Pour répondre à ce type de demande, qui va croissant, de nouvelles offres émergent, comme Agridomaine. Fondée dans les Yvelines en 2008 sous l’impulsion du GRCETA Île de France, la structure prend en charge l’intégralité du suivi opérationnel de l’exploitation. « Nous effectuons le suivi technique, le choix de l’assolement, des variétés, des appros, la mise à jour des plans de fumure, la traçabilité, et bien sûr l’organisation et le suivi des chantiers par une ou plusieurs ETA », résume Charles-Edouard Faure, gestionnaire d’exploitation chez Agridomaine.

La structure propose même de réaliser les déclarations PAC ou de gérer les litiges nés de dégâts de gibier. Selon le périmètre des prestations, compter entre 10 et 100 €/ha en plus du coût des interventions culturales. La formule évite aussi la requalification du contrat de prestation en bail à long terme. Ce risque existe dans les situations ou un prestataire très autonome effectuerait l’ensemble des interventions culturales.

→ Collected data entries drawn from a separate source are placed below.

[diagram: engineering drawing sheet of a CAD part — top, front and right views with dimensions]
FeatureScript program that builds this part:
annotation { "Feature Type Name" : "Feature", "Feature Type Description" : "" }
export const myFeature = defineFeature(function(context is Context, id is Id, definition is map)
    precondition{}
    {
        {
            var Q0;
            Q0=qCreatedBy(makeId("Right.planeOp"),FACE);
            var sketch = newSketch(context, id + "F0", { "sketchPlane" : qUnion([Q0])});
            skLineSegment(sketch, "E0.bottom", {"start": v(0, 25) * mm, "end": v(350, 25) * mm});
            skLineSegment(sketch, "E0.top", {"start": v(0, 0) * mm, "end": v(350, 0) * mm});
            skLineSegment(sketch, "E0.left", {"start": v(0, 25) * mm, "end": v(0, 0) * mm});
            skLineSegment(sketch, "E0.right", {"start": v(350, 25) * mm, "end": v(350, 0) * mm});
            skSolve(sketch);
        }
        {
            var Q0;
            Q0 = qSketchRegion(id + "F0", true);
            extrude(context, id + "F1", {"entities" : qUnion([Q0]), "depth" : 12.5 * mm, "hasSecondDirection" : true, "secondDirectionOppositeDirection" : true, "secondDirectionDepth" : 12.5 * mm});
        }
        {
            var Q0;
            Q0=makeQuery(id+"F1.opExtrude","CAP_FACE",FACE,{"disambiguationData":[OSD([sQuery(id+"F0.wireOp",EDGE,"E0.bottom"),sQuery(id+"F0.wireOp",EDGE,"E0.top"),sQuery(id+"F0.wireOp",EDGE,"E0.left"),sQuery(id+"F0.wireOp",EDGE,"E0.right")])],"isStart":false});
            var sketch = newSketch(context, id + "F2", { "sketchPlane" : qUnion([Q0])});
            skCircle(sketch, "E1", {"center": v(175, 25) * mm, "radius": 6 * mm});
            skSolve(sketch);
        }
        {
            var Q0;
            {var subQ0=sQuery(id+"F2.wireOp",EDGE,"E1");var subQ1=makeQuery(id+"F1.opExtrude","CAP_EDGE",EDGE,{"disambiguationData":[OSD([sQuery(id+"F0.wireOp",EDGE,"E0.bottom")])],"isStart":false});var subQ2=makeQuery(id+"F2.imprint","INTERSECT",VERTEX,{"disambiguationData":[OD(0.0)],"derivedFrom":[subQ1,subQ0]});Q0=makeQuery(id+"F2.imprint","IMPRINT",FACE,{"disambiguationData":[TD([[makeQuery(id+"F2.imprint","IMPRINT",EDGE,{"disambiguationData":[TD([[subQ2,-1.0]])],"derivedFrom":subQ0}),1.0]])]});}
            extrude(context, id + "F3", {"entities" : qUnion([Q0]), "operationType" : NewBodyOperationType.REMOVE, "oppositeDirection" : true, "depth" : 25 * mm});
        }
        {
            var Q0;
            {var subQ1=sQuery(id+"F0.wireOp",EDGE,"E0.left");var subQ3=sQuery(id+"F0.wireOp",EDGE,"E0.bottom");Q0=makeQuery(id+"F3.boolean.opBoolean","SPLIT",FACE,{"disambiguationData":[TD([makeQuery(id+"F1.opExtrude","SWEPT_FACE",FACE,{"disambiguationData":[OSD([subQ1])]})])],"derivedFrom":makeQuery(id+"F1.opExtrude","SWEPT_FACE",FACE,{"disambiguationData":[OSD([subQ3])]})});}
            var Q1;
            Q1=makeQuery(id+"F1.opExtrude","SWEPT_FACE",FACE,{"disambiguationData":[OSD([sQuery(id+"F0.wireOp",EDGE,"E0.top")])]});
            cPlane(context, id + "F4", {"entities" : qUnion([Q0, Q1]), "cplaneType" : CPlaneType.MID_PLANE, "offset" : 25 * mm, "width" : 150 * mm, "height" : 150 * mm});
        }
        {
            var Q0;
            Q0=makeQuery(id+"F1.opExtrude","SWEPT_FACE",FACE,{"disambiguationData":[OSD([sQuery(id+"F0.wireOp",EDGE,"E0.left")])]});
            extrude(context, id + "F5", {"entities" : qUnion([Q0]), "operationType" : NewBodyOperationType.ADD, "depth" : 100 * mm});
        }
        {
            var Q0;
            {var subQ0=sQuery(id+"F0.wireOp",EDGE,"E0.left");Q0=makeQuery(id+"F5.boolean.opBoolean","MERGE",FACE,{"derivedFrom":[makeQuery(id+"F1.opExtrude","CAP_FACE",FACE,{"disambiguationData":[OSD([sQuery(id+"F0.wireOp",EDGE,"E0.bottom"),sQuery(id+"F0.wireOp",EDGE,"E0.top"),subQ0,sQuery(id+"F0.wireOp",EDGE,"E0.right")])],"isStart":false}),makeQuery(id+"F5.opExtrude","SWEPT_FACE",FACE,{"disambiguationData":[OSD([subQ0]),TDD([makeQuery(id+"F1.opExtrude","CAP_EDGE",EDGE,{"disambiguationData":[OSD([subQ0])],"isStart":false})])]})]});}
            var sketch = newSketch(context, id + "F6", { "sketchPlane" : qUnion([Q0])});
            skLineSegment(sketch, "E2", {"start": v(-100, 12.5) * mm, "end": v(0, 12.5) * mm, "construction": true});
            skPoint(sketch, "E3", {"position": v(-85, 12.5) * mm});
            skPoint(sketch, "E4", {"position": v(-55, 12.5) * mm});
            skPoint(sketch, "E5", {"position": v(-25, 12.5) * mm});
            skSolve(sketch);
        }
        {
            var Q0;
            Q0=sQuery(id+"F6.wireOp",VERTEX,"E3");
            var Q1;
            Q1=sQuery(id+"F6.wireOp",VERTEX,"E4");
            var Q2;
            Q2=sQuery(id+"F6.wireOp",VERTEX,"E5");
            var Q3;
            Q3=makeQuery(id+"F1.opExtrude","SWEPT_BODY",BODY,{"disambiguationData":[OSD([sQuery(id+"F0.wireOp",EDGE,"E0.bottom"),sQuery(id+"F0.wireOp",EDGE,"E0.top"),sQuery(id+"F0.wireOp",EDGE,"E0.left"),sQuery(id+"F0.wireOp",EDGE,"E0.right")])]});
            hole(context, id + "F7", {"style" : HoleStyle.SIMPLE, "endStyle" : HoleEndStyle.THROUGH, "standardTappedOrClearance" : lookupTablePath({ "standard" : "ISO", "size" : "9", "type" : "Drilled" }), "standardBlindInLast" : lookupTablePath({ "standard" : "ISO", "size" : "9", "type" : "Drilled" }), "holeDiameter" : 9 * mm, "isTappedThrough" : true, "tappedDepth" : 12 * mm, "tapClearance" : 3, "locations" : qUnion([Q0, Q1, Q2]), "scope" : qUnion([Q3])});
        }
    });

Sur un plan économique et financier, ces choix de délégation sont rarement très rémunérateurs. « Embaucher ou faire faire le travail coûte cher. Il faut réunir une série de conditions pour que ces systèmes soient rentables : être propriétaire, avoir des terres à bon potentiel, de l’irrigation et des cultures diversifiées, explique Emmanuel Lambert. Dans les autres situations, on atteint l’équilibre des comptes surtout les bonnes années. »

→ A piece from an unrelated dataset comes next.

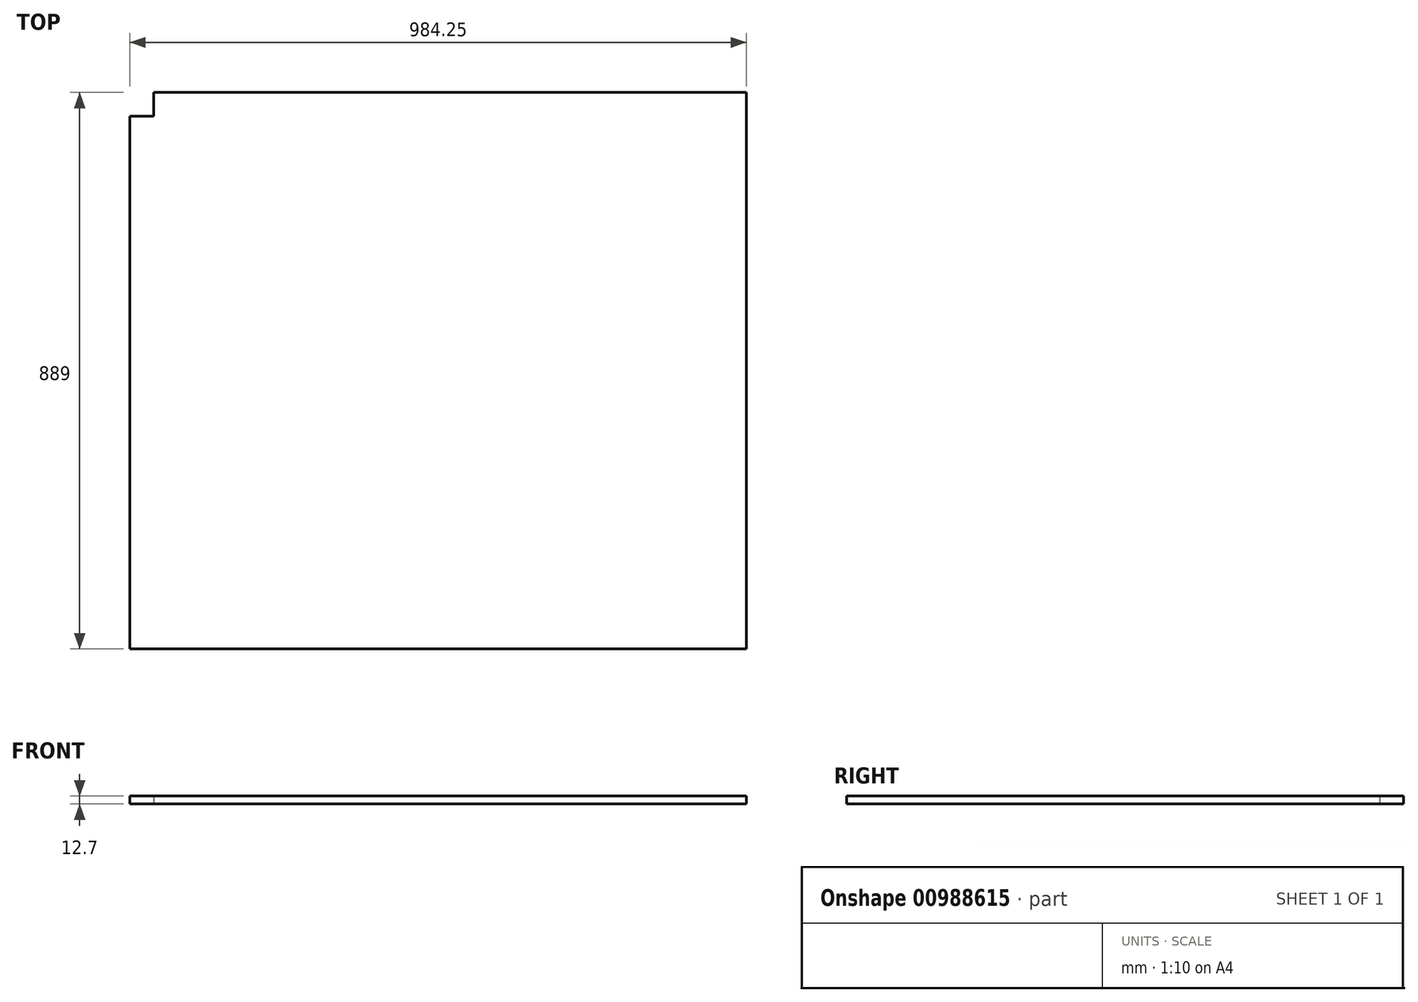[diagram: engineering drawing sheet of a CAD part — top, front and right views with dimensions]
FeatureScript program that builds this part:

Conserver le patrimoine familial sans l’assujettir à un bail

Mais déléguer les travaux n’est pas motivé par le seul calcul économique. « Souvent, les agriculteurs veulent se laisser un peu de temps, en particulier s’ils ont déjà un salarié qui fait très bien son boulot, pour permettre à un descendant de reprendre l’exploitation », rappelle Xavier Lebon. Cette solution se traduit aussi par la conservation patrimoine familial, sans l’assujettir à un bail et à ses contraintes. Veillez toutefois à faire rédiger le contrat de prestation par un expert, pour éviter une requalification en bail à long terme.

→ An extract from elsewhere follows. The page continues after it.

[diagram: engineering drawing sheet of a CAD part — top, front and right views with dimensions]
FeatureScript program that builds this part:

Attention également à ne pas imposer ses souhaits à la famille. Trop attendre du petit-fils peut mal se terminer : « souvent, soit ce dernier décline, soit il exige une cession à prix cassé, soit il n’a pas les compétences requises », prévient un bon connaisseur de ces dossiers. Pour permettre à chacun d’y voir clair et d’éviter de telles gifles, provoquer une réunion de famille ou chacun expose sa vision des choses en présence d’un tiers est vivement recommandé.

L’âge de la retraite, un motif de résiliation de bail

Rester en activité en ayant atteint l’âge de la retraite n’est pas recommandé dans les situations où le foncier n’est pas la propriété de l’exploitant agricole ou de sa famille. Le risque juridique est en effet élevé : l’article L 411-64 du Code rural permet à un propriétaire d’obtenir la rupture du bail lorsque son fermier a atteint l’âge de la retraite, aujourd’hui de 62 ans, même si celui-ci n’a pas validé tous ses trimestres.

Si le preneur n’a pas validé tous ses trimestres, il peut, sur demande, bénéficier d’un report. Les propriétaires peuvent ainsi éviter le renouvellement automatique et recouvrer la pleine jouissance de leurs biens. Le même risque concerne les situations où l’ensemble des travaux est effectué par un prestataire. La pratique est assimilée à une sous-location et expose là aussi à une rupture du bail.

En chiffres

17 889 moyennes et grandes exploitations sous-traitent de manière significative en 2020, alors qu’elles étaient 8 810 en 2000.

5 462 exploitations en grandes cultures de tailles moyenne et grande et 3 524 petites exploitations ont recours à la délégation intégrale des travaux (2016).

Source : Notes et études socio-économiques du CEP, N° 47 de juillet 2020, par G. Nguyen, F. Purseigle, J. Brailly et B. Legagneux.